Yesterday, two comics from Seattle writer G. Willow Wilson landed in comics shops — one issue from near the end of a celebrated run on a superhero title, and one issue from the beginning of a promising new run.
It's kind of unbelievable that Wilson is just one issue away from being done with Ms. Marvel, the successful superhero she created for Marvel Comics five years ago. The character feels inseparable from Wilson at an atomic level — other writers have handled her well, but she always sounds slightly off, like a guitar with a too-loose string.
Issue 37 of Ms. Marvel, Wilson's penultimate issue, is a self-contained story that celebrates everything great about the character: she's a member of a community, and a sister, and a daughter, and she's best when she stays a friendly neighborhood hero. It's a fun issue with some physical comedy and action and some drama and superheroics — the formula that has made Ms. Marvel such a standout for the whole of Wilson's run. (If you need a primer, I've written at length about this series before.)
Wilson has been writing Wonder Woman at DC Comics for several months now, and while her first story on the title was an entertaining Wonder Woman story, it didn't exactly feel like a G. Willow Wilson Wonder Woman story. The plot involved Ares the God of War — probably not coincidentally, the villain in the first Wonder Woman movie — and it involved all the usual Wonder Woman characters and situation.
Wonder Woman 63, though, feels like the unofficial true first issue of Wilson's tenure. It's about a minotaur, a pegasus, and a satyr who are trying to fit in to ordinary human life in Washington DC. Wonder Woman appears briefly in the issue, but she's not the focus. It's a story about some profoundly weird people — I use the term loosely — doing their best to hold it together in extreme circumstances, and it's entirely delightful.
"There are elections coming up," a customs agent tells the magical creatures in the beginning of the issue as they try to enter the United States. "People are nervous." For the rest of the comic, they try to find a place in the world, to varying levels of success. Wonder Woman pops in to establish order and to encourage the trio. Like this week's issue of Ms. Marvel, there's no villain — but you won't miss the lack of antagonist in either book.
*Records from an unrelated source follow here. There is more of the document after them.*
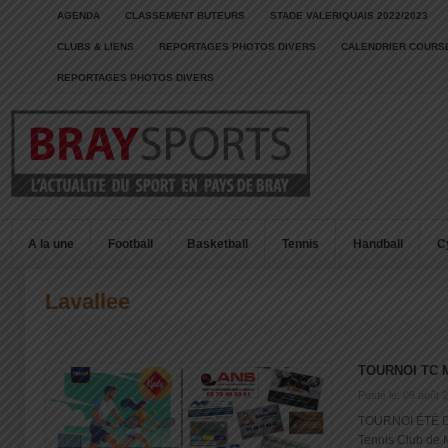
AGENDA
CLASSEMENT BUTEURS
STADE VALERIQUAIS 2022/2023
CLUBS & LIENS
REPORTAGES PHOTOS DIVERS
CALENDRIER COURSE
REPORTAGES PHOTOS DIVERS
A la une
Football
Basketball
Tennis
Handball
C
Lavallee
TOURNOI TC 
Posté le: 09 août 
TOURNOI ÉTÉ Du 
Tennis Club de Mo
Hopefully, Wilson continues down this avenue for the rest of her time on Wonder Woman. By placing the fantastic charms of mythology directly up against the mundanity of ordering food in a restaurant, she can examine the themes that make all of Wilson's work so interesting: faith, and friendship, and what it means to be a good person in the world. These are questions that come up again and again in comics, and it's such a relief to know that Wilson is not done searching for the answers.